Thailand Privilege, the owner of the Elite visa, reports intense interest amongst Russians for longstay visas from 5-20 years. The less affluent are renewing their immigration entry stamps by crowding the organized minibus trips to the Cambodian border where a further 45 days visa exempt is available the same day. “Russians don’t want temples and culture, they want sun and fun,” according to a Moscow tours representative. “Pattaya is our main business now,” she adds, “and we have clients who light their cigars with a 1,000 baht (US$30) note.”


Lining up next are the Chinese who are expected to pour into Pattaya once more flights are available and pending the opening of Chinese passport issuing offices, a service cancelled for almost three years of coronavirus. But the market is much bigger than short-visit tourists. Xiaohongshu, China’s answer to Instagram, is awash with the benefits of emigrating to Thailand where international schools are cheap and the latest generation longstay Thai visas, notably the 10-year Long Term Residence with its inbuilt work permit, is attracting lots of attention.
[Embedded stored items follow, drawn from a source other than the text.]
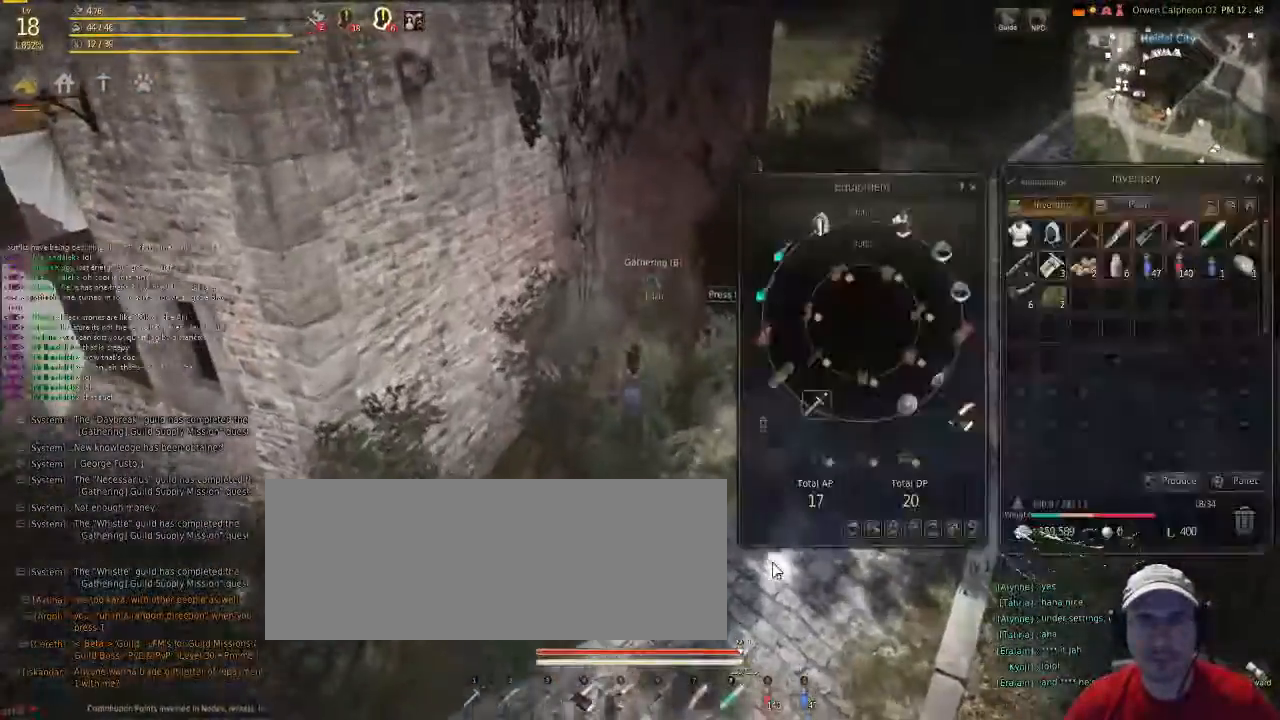
{"keys": [], "mouse": [], "events": []}
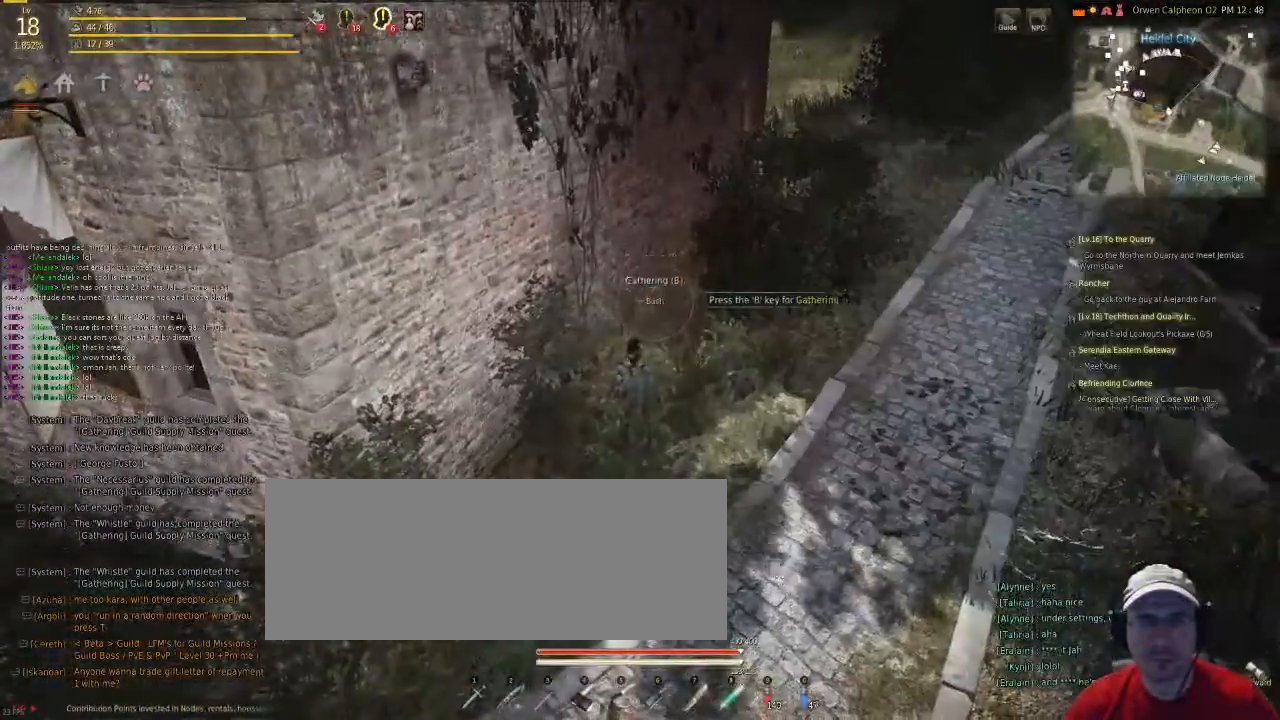
{"keys": ["f", "v"], "mouse": [], "events": [[435, "v", "down"], [468, "f", "down"]]}
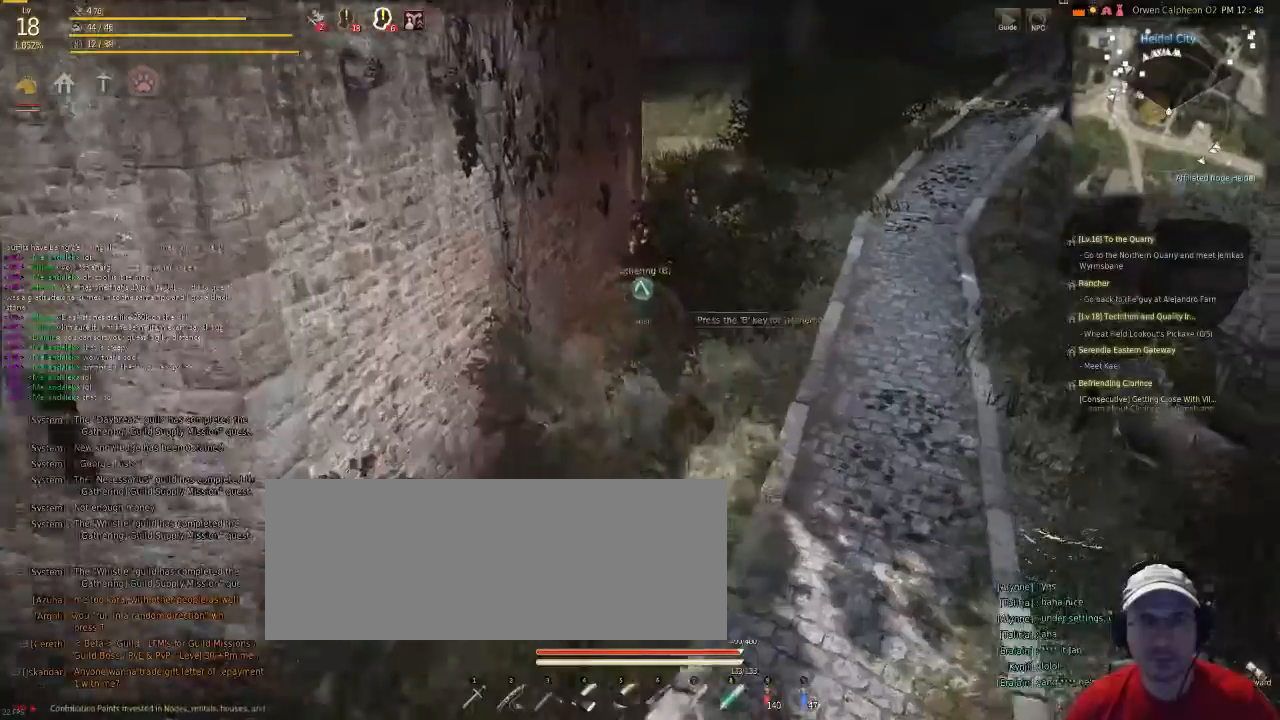
{"keys": ["f", "v"], "mouse": [], "events": []}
Some Chinese investors want the freedom to travel in and out of China at their discretion. They are already the biggest group of foreign buyers of property in Thailand, according to the Real Estate Information Center, with 3,500 units snapped up last year at an average price of US$150,000. In Pattaya, Chinese investors own at least half of all foreign-owned condominium flats. They don’t necessarily intend to live here: the idea is to rent them out. Almost 30 percent of all near-40 million foreign tourists in Thailand were Chinese nationals in 2019.
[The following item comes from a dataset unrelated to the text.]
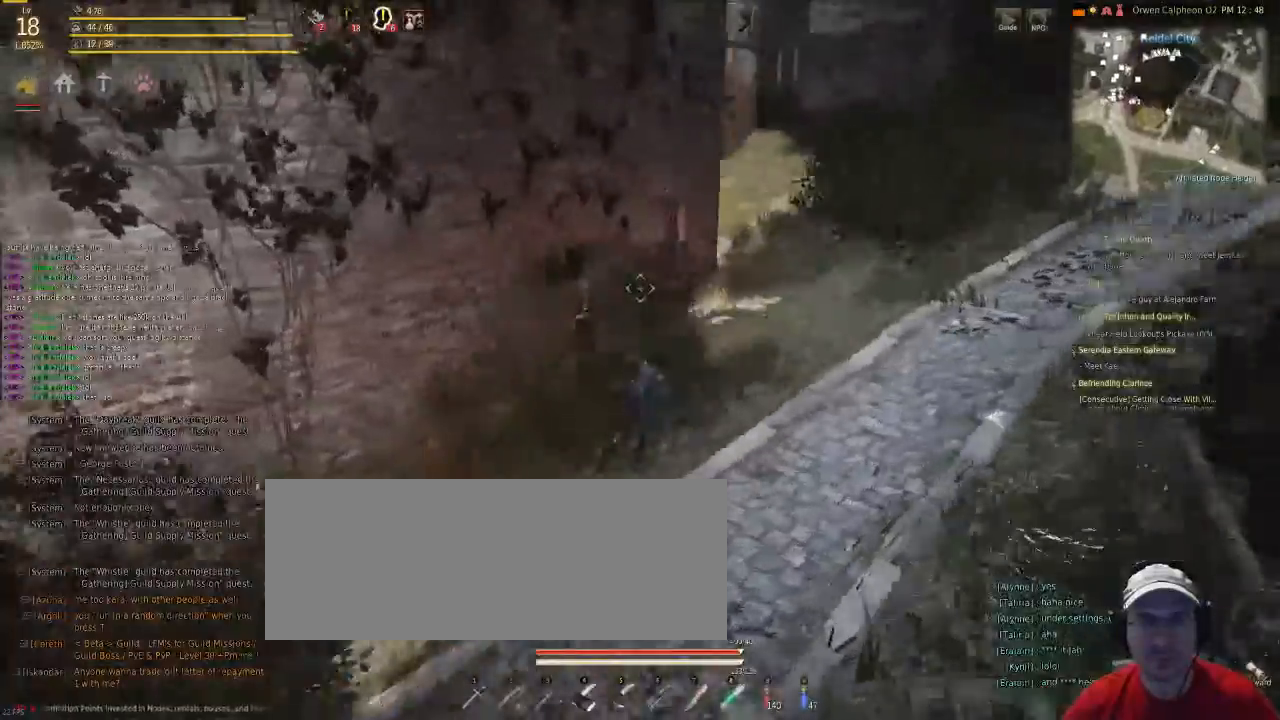
{"keys": ["f", "v"], "mouse": [], "events": []}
There has long been a debate about how Pattaya is changing and the prospects for neo (new) Pattaya in the post-pandemic world. The unprecedented surge in Russian and Chinese immigration – not simply tourism – will likely have titanic consequences not yet unfolded. They likely involve a continuing rise in the general cost of living as demand begins to exceed supply against a rapidly shrinking Thai workforce owing to a falling birthrate. Even more significantly, it is an open question whether Pattaya’s infrastructure, traffic routes and local government services can handle a surge of this proportion. The jury will be out a long time.